◆ WHAT YOU HAVE TO DO ◆
Convert every line of the rows below into a Markdown table with the columns No. and Line, numbering each line in order and omitting blank lines. Leave the pictures out of the table.

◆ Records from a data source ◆
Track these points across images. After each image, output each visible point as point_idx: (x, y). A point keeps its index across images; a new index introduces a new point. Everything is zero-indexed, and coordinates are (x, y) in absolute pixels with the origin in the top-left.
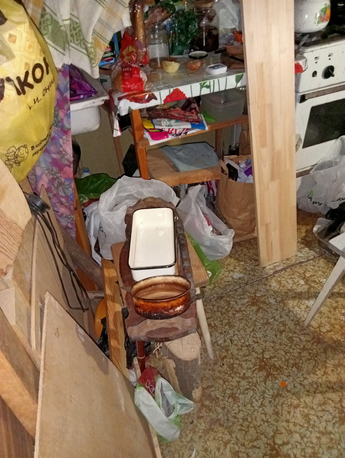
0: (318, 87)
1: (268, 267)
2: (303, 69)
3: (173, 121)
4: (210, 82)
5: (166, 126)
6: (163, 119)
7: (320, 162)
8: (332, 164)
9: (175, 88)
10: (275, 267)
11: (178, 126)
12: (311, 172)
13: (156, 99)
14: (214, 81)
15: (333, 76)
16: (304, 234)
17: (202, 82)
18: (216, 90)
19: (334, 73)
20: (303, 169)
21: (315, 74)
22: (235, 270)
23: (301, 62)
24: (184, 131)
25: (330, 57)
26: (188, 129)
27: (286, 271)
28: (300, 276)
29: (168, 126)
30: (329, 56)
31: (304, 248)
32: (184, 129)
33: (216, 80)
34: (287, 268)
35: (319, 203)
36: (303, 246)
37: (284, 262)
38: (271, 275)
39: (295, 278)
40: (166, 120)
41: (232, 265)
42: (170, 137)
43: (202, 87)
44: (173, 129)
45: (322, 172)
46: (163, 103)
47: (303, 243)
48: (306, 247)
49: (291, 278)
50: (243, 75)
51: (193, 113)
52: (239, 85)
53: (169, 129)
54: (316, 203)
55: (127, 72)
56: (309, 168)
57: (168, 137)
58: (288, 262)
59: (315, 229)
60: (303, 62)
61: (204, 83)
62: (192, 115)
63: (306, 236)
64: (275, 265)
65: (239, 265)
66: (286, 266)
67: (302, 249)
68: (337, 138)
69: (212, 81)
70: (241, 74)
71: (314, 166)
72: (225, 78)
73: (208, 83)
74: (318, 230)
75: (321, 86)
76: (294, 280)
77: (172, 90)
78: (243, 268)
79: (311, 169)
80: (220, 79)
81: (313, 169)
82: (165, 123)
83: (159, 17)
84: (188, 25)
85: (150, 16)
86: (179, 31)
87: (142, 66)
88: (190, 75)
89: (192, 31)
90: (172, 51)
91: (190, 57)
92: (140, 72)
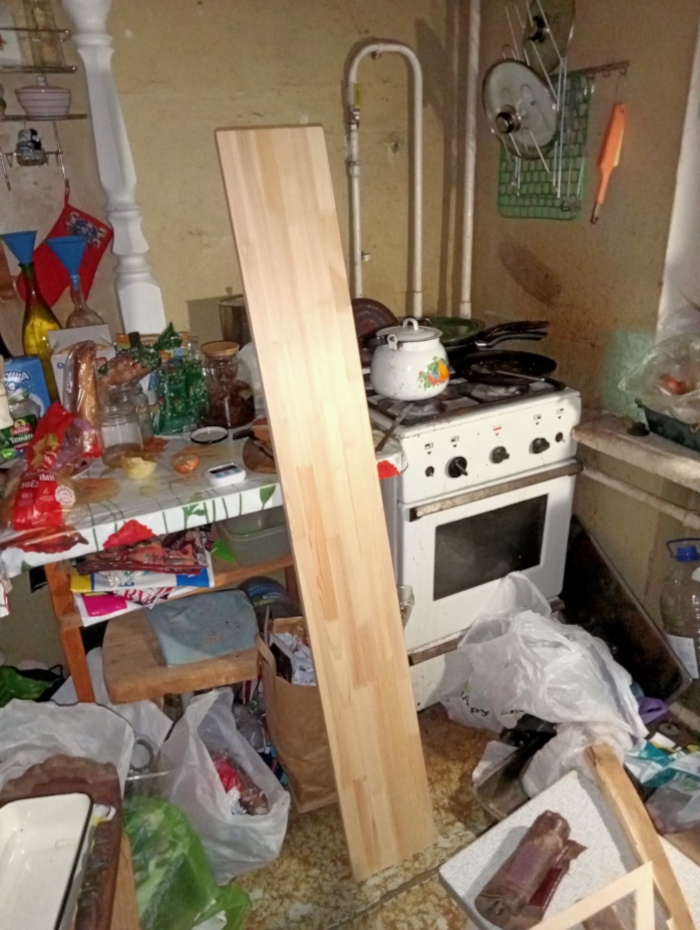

◆ EXERCISE ANSWER ◆
| No. | Line |
|---|---|
| 1 | Track these points across images. After each image, output each visible point as point_idx: (x, y). A point keeps its index across images; a new index introduces a new point. Everything is zero-indexed, and coordinates are (x, y) in absolute pixels with the origin in the top-left. |
| 2 | 0: (318, 87) |
| 3 | 1: (268, 267) |
| 4 | 2: (303, 69) |
| 5 | 3: (173, 121) |
| 6 | 4: (210, 82) |
| 7 | 5: (166, 126) |
| 8 | 6: (163, 119) |
| 9 | 7: (320, 162) |
| 10 | 8: (332, 164) |
| 11 | 9: (175, 88) |
| 12 | 10: (275, 267) |
| 13 | 11: (178, 126) |
| 14 | 12: (311, 172) |
| 15 | 13: (156, 99) |
| 16 | 14: (214, 81) |
| 17 | 15: (333, 76) |
| 18 | 16: (304, 234) |
| 19 | 17: (202, 82) |
| 20 | 18: (216, 90) |
| 21 | 19: (334, 73) |
| 22 | 20: (303, 169) |
| 23 | 21: (315, 74) |
| 24 | 22: (235, 270) |
| 25 | 23: (301, 62) |
| 26 | 24: (184, 131) |
| 27 | 25: (330, 57) |
| 28 | 26: (188, 129) |
| 29 | 27: (286, 271) |
| 30 | 28: (300, 276) |
| 31 | 29: (168, 126) |
| 32 | 30: (329, 56) |
| 33 | 31: (304, 248) |
| 34 | 32: (184, 129) |
| 35 | 33: (216, 80) |
| 36 | 34: (287, 268) |
| 37 | 35: (319, 203) |
| 38 | 36: (303, 246) |
| 39 | 37: (284, 262) |
| 40 | 38: (271, 275) |
| 41 | 39: (295, 278) |
| 42 | 40: (166, 120) |
| 43 | 41: (232, 265) |
| 44 | 42: (170, 137) |
| 45 | 43: (202, 87) |
| 46 | 44: (173, 129) |
| 47 | 45: (322, 172) |
| 48 | 46: (163, 103) |
| 49 | 47: (303, 243) |
| 50 | 48: (306, 247) |
| 51 | 49: (291, 278) |
| 52 | 50: (243, 75) |
| 53 | 51: (193, 113) |
| 54 | 52: (239, 85) |
| 55 | 53: (169, 129) |
| 56 | 54: (316, 203) |
| 57 | 55: (127, 72) |
| 58 | 56: (309, 168) |
| 59 | 57: (168, 137) |
| 60 | 58: (288, 262) |
| 61 | 59: (315, 229) |
| 62 | 60: (303, 62) |
| 63 | 61: (204, 83) |
| 64 | 62: (192, 115) |
| 65 | 63: (306, 236) |
| 66 | 64: (275, 265) |
| 67 | 65: (239, 265) |
| 68 | 66: (286, 266) |
| 69 | 67: (302, 249) |
| 70 | 68: (337, 138) |
| 71 | 69: (212, 81) |
| 72 | 70: (241, 74) |
| 73 | 71: (314, 166) |
| 74 | 72: (225, 78) |
| 75 | 73: (208, 83) |
| 76 | 74: (318, 230) |
| 77 | 75: (321, 86) |
| 78 | 76: (294, 280) |
| 79 | 77: (172, 90) |
| 80 | 78: (243, 268) |
| 81 | 79: (311, 169) |
| 82 | 80: (220, 79) |
| 83 | 81: (313, 169) |
| 84 | 82: (165, 123) |
| 85 | 83: (159, 17) |
| 86 | 84: (188, 25) |
| 87 | 85: (150, 16) |
| 88 | 86: (179, 31) |
| 89 | 87: (142, 66) |
| 90 | 88: (190, 75) |
| 91 | 89: (192, 31) |
| 92 | 90: (172, 51) |
| 93 | 91: (190, 57) |
| 94 | 92: (140, 72) |